[Opening Records to use section]

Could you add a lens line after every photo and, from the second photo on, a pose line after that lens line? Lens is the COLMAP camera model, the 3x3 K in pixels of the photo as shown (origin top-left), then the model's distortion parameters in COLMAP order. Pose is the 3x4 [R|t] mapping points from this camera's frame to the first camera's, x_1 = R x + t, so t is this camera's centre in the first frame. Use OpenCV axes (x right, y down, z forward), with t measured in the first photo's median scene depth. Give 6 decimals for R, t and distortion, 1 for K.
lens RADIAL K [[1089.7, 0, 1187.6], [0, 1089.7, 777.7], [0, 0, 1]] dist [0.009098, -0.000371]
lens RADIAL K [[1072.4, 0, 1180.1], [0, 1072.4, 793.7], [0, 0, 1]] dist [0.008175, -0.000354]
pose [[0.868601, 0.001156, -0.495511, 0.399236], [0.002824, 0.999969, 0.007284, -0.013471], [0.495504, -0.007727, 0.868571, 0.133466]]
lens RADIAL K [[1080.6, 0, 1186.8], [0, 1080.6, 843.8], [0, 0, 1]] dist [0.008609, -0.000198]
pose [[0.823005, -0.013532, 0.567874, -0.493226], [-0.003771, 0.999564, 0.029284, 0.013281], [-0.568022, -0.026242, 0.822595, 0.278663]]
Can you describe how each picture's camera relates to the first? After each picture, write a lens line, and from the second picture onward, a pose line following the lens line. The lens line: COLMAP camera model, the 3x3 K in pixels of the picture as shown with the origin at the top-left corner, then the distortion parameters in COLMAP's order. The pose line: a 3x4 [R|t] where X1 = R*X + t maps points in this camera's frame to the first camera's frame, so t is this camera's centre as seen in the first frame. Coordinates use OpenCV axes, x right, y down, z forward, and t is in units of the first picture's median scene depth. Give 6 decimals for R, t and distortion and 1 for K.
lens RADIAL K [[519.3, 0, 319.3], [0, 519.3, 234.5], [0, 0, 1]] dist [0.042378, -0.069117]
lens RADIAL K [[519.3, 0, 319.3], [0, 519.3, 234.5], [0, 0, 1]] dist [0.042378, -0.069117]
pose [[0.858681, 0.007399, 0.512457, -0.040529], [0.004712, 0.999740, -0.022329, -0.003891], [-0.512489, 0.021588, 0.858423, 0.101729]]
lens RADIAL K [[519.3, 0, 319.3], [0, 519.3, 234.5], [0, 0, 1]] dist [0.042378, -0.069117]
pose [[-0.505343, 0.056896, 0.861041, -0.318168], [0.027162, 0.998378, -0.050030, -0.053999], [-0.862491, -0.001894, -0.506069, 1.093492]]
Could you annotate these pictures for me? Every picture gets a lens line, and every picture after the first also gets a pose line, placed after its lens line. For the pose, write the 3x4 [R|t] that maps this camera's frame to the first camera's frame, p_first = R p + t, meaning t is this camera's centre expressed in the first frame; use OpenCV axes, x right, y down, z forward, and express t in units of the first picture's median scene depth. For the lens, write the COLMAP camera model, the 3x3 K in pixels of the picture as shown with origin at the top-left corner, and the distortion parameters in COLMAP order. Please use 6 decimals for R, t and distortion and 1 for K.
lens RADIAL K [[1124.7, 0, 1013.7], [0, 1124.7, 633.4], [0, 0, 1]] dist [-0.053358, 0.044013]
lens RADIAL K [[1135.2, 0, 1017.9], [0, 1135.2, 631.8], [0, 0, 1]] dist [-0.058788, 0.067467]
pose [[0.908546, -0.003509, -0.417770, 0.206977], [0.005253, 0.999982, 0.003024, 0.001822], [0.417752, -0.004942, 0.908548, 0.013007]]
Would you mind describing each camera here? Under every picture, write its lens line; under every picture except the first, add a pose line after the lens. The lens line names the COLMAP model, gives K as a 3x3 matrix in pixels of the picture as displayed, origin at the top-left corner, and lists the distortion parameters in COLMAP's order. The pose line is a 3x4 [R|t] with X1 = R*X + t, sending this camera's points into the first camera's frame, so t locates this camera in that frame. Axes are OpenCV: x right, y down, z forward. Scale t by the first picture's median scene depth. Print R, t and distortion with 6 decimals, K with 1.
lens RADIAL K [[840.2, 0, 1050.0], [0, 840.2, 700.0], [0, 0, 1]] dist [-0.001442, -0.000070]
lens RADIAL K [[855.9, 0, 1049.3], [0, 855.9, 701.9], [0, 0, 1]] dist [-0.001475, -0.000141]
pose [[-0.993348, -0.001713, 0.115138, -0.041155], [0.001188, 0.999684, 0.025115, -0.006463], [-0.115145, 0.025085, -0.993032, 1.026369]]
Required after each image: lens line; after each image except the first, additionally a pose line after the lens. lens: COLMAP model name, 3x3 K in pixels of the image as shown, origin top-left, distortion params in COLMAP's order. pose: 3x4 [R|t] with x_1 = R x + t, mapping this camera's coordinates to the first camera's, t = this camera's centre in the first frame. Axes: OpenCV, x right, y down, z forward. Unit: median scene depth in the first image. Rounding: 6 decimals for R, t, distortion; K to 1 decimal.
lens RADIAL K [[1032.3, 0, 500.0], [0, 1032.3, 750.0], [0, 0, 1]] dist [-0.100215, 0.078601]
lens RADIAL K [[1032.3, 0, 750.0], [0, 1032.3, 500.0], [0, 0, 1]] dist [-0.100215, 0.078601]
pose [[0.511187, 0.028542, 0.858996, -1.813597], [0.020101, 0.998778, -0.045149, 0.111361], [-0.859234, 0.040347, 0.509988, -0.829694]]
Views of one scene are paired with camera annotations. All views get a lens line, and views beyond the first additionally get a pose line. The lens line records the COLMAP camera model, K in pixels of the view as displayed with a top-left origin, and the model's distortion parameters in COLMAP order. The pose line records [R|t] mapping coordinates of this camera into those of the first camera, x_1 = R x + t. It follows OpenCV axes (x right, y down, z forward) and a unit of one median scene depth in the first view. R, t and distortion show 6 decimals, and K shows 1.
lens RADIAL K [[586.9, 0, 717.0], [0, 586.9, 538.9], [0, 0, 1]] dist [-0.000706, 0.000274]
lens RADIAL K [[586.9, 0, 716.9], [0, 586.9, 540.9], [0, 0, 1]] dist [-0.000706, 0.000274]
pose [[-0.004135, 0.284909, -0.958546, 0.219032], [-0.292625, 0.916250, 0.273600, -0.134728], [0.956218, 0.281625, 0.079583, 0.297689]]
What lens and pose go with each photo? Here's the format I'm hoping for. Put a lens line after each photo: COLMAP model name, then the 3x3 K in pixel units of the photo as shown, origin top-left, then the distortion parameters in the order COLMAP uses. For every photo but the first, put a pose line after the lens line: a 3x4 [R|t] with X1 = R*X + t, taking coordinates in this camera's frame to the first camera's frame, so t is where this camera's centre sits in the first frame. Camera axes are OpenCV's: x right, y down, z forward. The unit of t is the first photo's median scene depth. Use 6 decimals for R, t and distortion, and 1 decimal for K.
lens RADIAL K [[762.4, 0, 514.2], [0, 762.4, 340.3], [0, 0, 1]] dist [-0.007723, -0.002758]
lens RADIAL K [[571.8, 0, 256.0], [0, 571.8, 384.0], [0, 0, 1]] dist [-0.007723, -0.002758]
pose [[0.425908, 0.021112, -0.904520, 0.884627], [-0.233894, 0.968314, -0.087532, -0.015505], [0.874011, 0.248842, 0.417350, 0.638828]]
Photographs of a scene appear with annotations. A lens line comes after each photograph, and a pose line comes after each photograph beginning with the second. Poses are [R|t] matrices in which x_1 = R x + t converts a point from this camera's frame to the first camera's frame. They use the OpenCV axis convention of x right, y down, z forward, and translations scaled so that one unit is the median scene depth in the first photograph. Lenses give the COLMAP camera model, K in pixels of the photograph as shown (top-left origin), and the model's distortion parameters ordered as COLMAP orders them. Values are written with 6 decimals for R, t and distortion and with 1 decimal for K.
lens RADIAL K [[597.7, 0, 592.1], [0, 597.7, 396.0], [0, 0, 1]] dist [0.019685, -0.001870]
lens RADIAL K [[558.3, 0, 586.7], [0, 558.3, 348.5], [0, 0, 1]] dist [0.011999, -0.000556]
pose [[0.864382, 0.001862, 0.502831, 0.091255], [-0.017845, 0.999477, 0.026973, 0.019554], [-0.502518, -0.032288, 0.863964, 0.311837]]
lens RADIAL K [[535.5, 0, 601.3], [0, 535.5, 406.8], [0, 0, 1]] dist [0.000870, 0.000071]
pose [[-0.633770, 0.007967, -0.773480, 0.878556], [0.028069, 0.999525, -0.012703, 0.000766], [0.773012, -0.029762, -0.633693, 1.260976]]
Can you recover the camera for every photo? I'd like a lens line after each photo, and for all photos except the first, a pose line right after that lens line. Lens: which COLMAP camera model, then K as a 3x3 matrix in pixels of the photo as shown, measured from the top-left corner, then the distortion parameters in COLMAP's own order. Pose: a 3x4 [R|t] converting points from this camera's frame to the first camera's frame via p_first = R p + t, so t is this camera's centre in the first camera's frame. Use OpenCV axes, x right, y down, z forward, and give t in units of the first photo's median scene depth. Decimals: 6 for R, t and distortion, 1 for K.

[Closing Records to use section]

**Work item**
Begin with the line that contains "Photographs of a" and set down each line exactly until the records above end, including the final line.

**Exercise answer**
Photographs of a scene appear with annotations. A lens line comes after each photograph, and a pose line comes after each photograph beginning with the second. Poses are [R|t] matrices in which x_1 = R x + t converts a point from this camera's frame to the first camera's frame. They use the OpenCV axis convention of x right, y down, z forward, and translations scaled so that one unit is the median scene depth in the first photograph. Lenses give the COLMAP camera model, K in pixels of the photograph as shown (top-left origin), and the model's distortion parameters ordered as COLMAP orders them. Values are written with 6 decimals for R, t and distortion and with 1 decimal for K.
lens RADIAL K [[597.7, 0, 592.1], [0, 597.7, 396.0], [0, 0, 1]] dist [0.019685, -0.001870]
lens RADIAL K [[558.3, 0, 586.7], [0, 558.3, 348.5], [0, 0, 1]] dist [0.011999, -0.000556]
pose [[0.864382, 0.001862, 0.502831, 0.091255], [-0.017845, 0.999477, 0.026973, 0.019554], [-0.502518, -0.032288, 0.863964, 0.311837]]
lens RADIAL K [[535.5, 0, 601.3], [0, 535.5, 406.8], [0, 0, 1]] dist [0.000870, 0.000071]
pose [[-0.633770, 0.007967, -0.773480, 0.878556], [0.028069, 0.999525, -0.012703, 0.000766], [0.773012, -0.029762, -0.633693, 1.260976]]
Can you recover the camera for every photo? I'd like a lens line after each photo, and for all photos except the first, a pose line right after that lens line. Lens: which COLMAP camera model, then K as a 3x3 matrix in pixels of the photo as shown, measured from the top-left corner, then the distortion parameters in COLMAP's own order. Pose: a 3x4 [R|t] converting points from this camera's frame to the first camera's frame via p_first = R p + t, so t is this camera's centre in the first camera's frame. Use OpenCV axes, x right, y down, z forward, and give t in units of the first photo's median scene depth. Decimals: 6 for R, t and distortion, 1 for K.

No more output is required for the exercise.